-- Opening Marker --
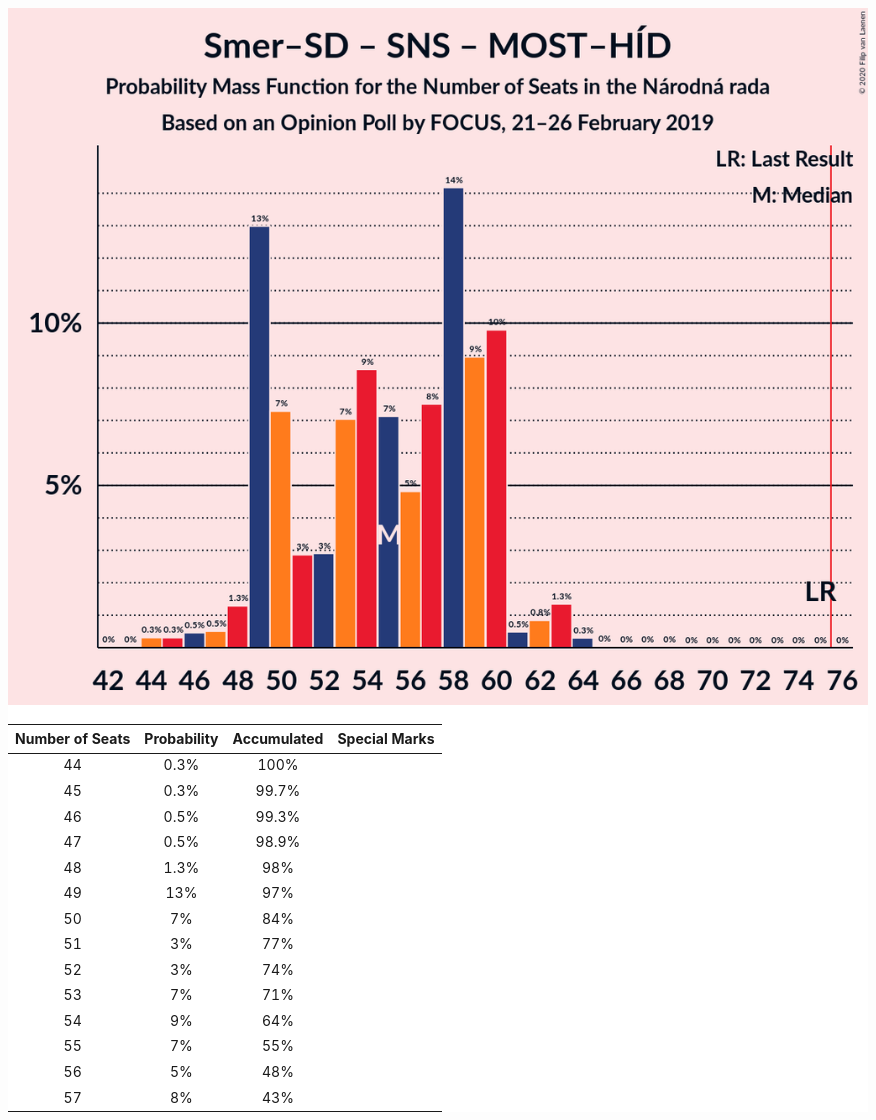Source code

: ![Graph with seats probability mass function not yet produced](2019-02-26-FOCUS-coalitions-seats-pmf-smer–sd–sns–most–híd.png "Seats Probability Mass Function")

| Number of Seats | Probability | Accumulated | Special Marks |
|:---------------:|:-----------:|:-----------:|:-------------:|
| 44 | 0.3% | 100% |  |
| 45 | 0.3% | 99.7% |  |
| 46 | 0.5% | 99.3% |  |
| 47 | 0.5% | 98.9% |  |
| 48 | 1.3% | 98% |  |
| 49 | 13% | 97% |  |
| 50 | 7% | 84% |  |
| 51 | 3% | 77% |  |
| 52 | 3% | 74% |  |
| 53 | 7% | 71% |  |
| 54 | 9% | 64% |  |
| 55 | 7% | 55% |  |
| 56 | 5% | 48% |  |
| 57 | 8% | 43% |  |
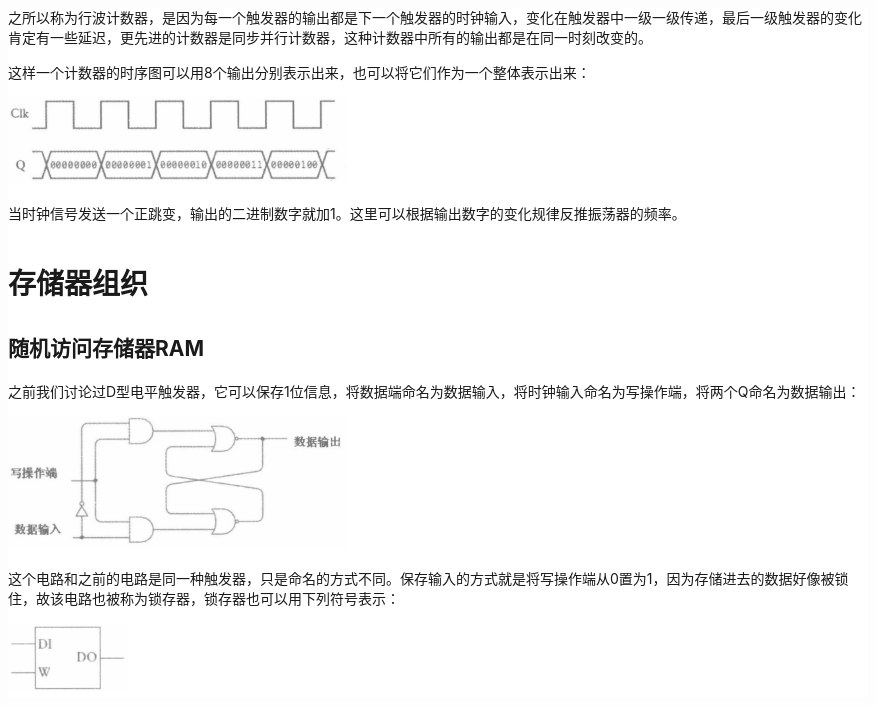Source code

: 之所以称为行波计数器，是因为每一个触发器的输出都是下一个触发器的时钟输入，变化在触发器中一级一级传递，最后一级触发器的变化肯定有一些延迟，更先进的计数器是同步并行计数器，这种计数器中所有的输出都是在同一时刻改变的。

这样一个计数器的时序图可以用8个输出分别表示出来，也可以将它们作为一个整体表示出来：

<img src="QQ图片20200414231724.png" alt="QQ图片20200414231724" style="zoom:33%;" />

当时钟信号发送一个正跳变，输出的二进制数字就加1。这里可以根据输出数字的变化规律反推振荡器的频率。

# 存储器组织

## 随机访问存储器RAM

之前我们讨论过D型电平触发器，它可以保存1位信息，将数据端命名为数据输入，将时钟输入命名为写操作端，将两个Q命名为数据输出：

<img src="QQ图片20200415165319.png" alt="QQ图片20200415165319" style="zoom:33%;" />

这个电路和之前的电路是同一种触发器，只是命名的方式不同。保存输入的方式就是将写操作端从0置为1，因为存储进去的数据好像被锁住，故该电路也被称为锁存器，锁存器也可以用下列符号表示：

<img src="QQ图片20200415165727.png" alt="QQ图片20200415165727" style="zoom:33%;" />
-- Closing Marker --
Every line of the material above must be written out exactly, with no pictures.

Source code

: ![Graph with seats probability mass function not yet produced](2019-02-26-FOCUS-coalitions-seats-pmf-smer–sd–sns–most–híd.png "Seats Probability Mass Function")

| Number of Seats | Probability | Accumulated | Special Marks |
|:---------------:|:-----------:|:-----------:|:-------------:|
| 44 | 0.3% | 100% |  |
| 45 | 0.3% | 99.7% |  |
| 46 | 0.5% | 99.3% |  |
| 47 | 0.5% | 98.9% |  |
| 48 | 1.3% | 98% |  |
| 49 | 13% | 97% |  |
| 50 | 7% | 84% |  |
| 51 | 3% | 77% |  |
| 52 | 3% | 74% |  |
| 53 | 7% | 71% |  |
| 54 | 9% | 64% |  |
| 55 | 7% | 55% |  |
| 56 | 5% | 48% |  |
| 57 | 8% | 43% |  |
Source code

: 之所以称为行波计数器，是因为每一个触发器的输出都是下一个触发器的时钟输入，变化在触发器中一级一级传递，最后一级触发器的变化肯定有一些延迟，更先进的计数器是同步并行计数器，这种计数器中所有的输出都是在同一时刻改变的。

这样一个计数器的时序图可以用8个输出分别表示出来，也可以将它们作为一个整体表示出来：

<img src="QQ图片20200414231724.png" alt="QQ图片20200414231724" style="zoom:33%;" />

当时钟信号发送一个正跳变，输出的二进制数字就加1。这里可以根据输出数字的变化规律反推振荡器的频率。

# 存储器组织

## 随机访问存储器RAM

之前我们讨论过D型电平触发器，它可以保存1位信息，将数据端命名为数据输入，将时钟输入命名为写操作端，将两个Q命名为数据输出：

<img src="QQ图片20200415165319.png" alt="QQ图片20200415165319" style="zoom:33%;" />

这个电路和之前的电路是同一种触发器，只是命名的方式不同。保存输入的方式就是将写操作端从0置为1，因为存储进去的数据好像被锁住，故该电路也被称为锁存器，锁存器也可以用下列符号表示：

<img src="QQ图片20200415165727.png" alt="QQ图片20200415165727" style="zoom:33%;" />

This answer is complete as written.